The idea is to have a database of various sites and a few attributes of that site which then allows some php code to grab the site scrape it. We are currently working the idea to harvest movie ratings from a large variety of places and to parse names from online directories (using 2 completely different types of data to test / prove the design).

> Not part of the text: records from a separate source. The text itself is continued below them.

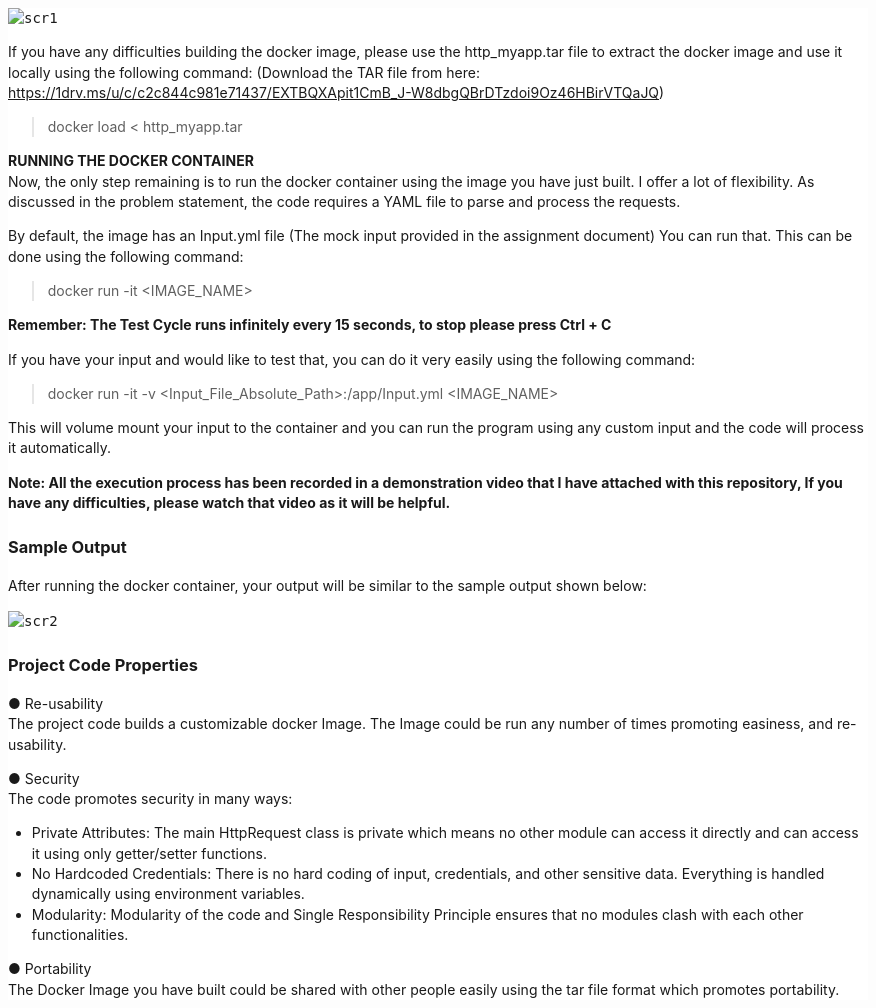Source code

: <kbd><img width="882" alt="scr1" src="https://github.com/user-attachments/assets/7b7911df-a3b1-4a7b-89b0-d7e3bb048b49"></kbd>

If you have any difficulties building the docker image, please use the http_myapp.tar file to extract the docker image and use it locally using the following command:
(Download the TAR file from here: https://1drv.ms/u/c/c2c844c981e71437/EXTBQXApit1CmB_J-W8dbgQBrDTzdoi9Oz46HBirVTQaJQ)

> docker load < http_myapp.tar

**RUNNING THE DOCKER CONTAINER**  
Now, the only step remaining is to run the docker container using the image you have just built. I offer a lot of flexibility.
As discussed in the problem statement, the code requires a YAML file to parse and process the requests.

By default, the image has an Input.yml file (The mock input provided in the assignment document)
You can run that. This can be done using the following command:

> docker run -it <IMAGE_NAME>

**Remember: The Test Cycle runs infinitely every 15 seconds, to stop please press Ctrl + C**

If you have your input and would like to test that, you can do it very easily using the following command:

> docker run -it -v <Input_File_Absolute_Path>:/app/Input.yml <IMAGE_NAME>

This will volume mount your input to the container and you can run the program using any custom input and the code will process it automatically.

**Note: All the execution process has been recorded in a demonstration video that I have attached with this repository, If you have any difficulties, please watch that video as it will be helpful.**

### Sample Output

After running the docker container, your output will be similar to the sample output shown below:

<kbd><img width="852" alt="scr2" src="https://github.com/user-attachments/assets/651b8f71-aad4-4321-95f6-70e31c9d2cdd"></kbd>

### Project Code Properties

● Re-usability  
The project code builds a customizable docker Image. The Image could be run any number of times promoting easiness, and re-usability.

● Security  
The code promotes security in many ways:
- Private Attributes: The main HttpRequest class is private which means no other module can access it directly and can access it using only getter/setter functions.
- No Hardcoded Credentials: There is no hard coding of input, credentials, and other sensitive data. Everything is handled dynamically using environment variables.
- Modularity: Modularity of the code and Single Responsibility Principle ensures that no modules clash with each other functionalities.

● Portability  
The Docker Image you have built could be shared with other people easily using the tar file format which promotes portability.
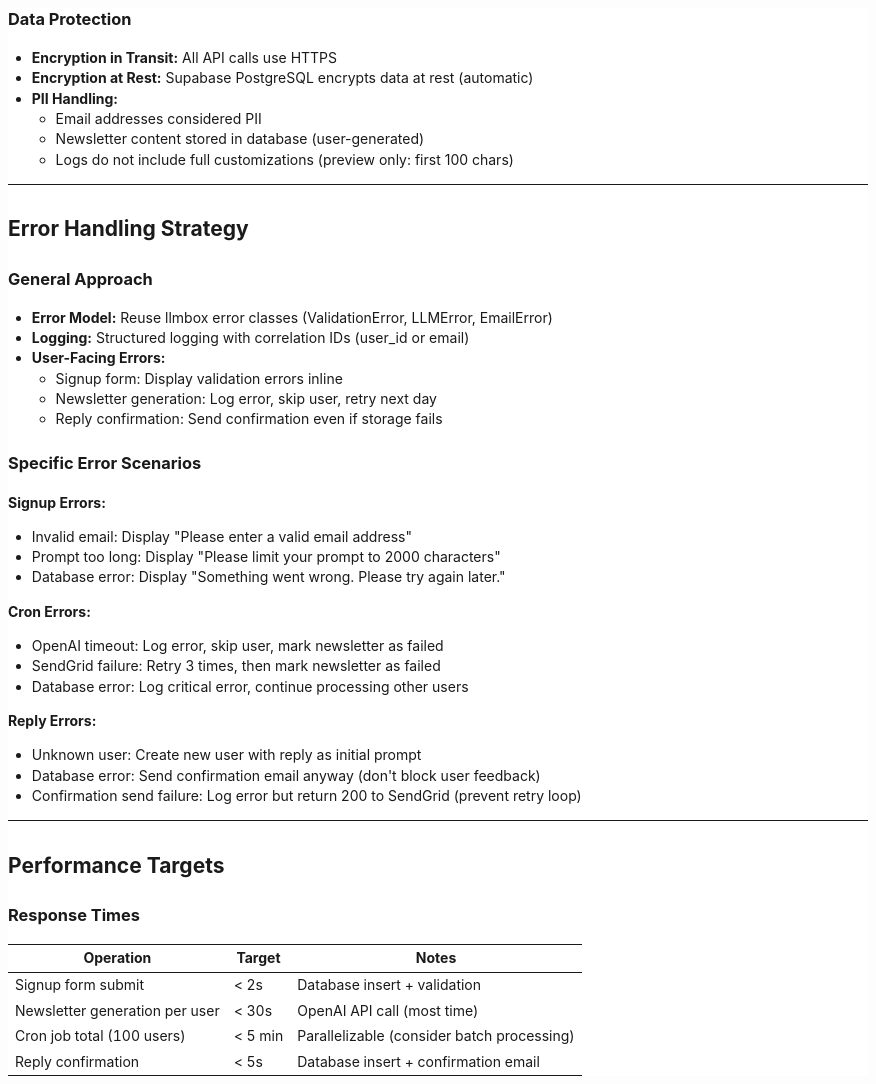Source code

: ### Data Protection

- **Encryption in Transit:** All API calls use HTTPS
- **Encryption at Rest:** Supabase PostgreSQL encrypts data at rest (automatic)
- **PII Handling:**
  - Email addresses considered PII
  - Newsletter content stored in database (user-generated)
  - Logs do not include full customizations (preview only: first 100 chars)

---

## Error Handling Strategy

### General Approach

- **Error Model:** Reuse llmbox error classes (ValidationError, LLMError, EmailError)
- **Logging:** Structured logging with correlation IDs (user_id or email)
- **User-Facing Errors:**
  - Signup form: Display validation errors inline
  - Newsletter generation: Log error, skip user, retry next day
  - Reply confirmation: Send confirmation even if storage fails

### Specific Error Scenarios

**Signup Errors:**
- Invalid email: Display "Please enter a valid email address"
- Prompt too long: Display "Please limit your prompt to 2000 characters"
- Database error: Display "Something went wrong. Please try again later."

**Cron Errors:**
- OpenAI timeout: Log error, skip user, mark newsletter as failed
- SendGrid failure: Retry 3 times, then mark newsletter as failed
- Database error: Log critical error, continue processing other users

**Reply Errors:**
- Unknown user: Create new user with reply as initial prompt
- Database error: Send confirmation email anyway (don't block user feedback)
- Confirmation send failure: Log error but return 200 to SendGrid (prevent retry loop)

---

## Performance Targets

### Response Times

| Operation | Target | Notes |
|-----------|--------|-------|
| Signup form submit | < 2s | Database insert + validation |
| Newsletter generation per user | < 30s | OpenAI API call (most time) |
| Cron job total (100 users) | < 5 min | Parallelizable (consider batch processing) |
| Reply confirmation | < 5s | Database insert + confirmation email |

What I need is a generic way to insert a "post-processor". In other words:
Step 1: retrieve all vars from the db
Step 2: get the web page
Step 3: parse the records (preg_match_all) and place in array
Step 4: convert each record to plain text
Step 5: parse each record for fields we want
Step 6: insert into db
I need to insert a command in Step 5a which is more generic in nature and should really be a regex statement. Its main purpose is to "re-arrange" the data into a format that the parse can more easily recognize. For example consider the following 3 records
Code: Select all
Peter Carlson Peter Carlson Peter Carlson
12345 Main St 111-222-3333 Extra Stuff Here
Mytown, AA, 00000 12345 Main St 12345 Main St
111-222-3333 Mytown, AA 0000 Mytown, AA 0000
So with all that my 2 questions:
1. I have no idea what the regex expressions could look like to do that. I know it needs to be something like
/(.*+)\n(.*+)\n(.*+)\n(.*+\n)/$1\n$3\n$4\n$2\n
/(.*+)\n(.*+)\n(.*+)\n(.*+\n)/$1\n$3\n$4\n
2. what php function should I be using. preg_match... is not appropriate, neither is preg_replace as it requires the search and replace in different variables. I think I need a more generic regex statment something like regex('s/search/replace/gsi')
Thanks!
Peter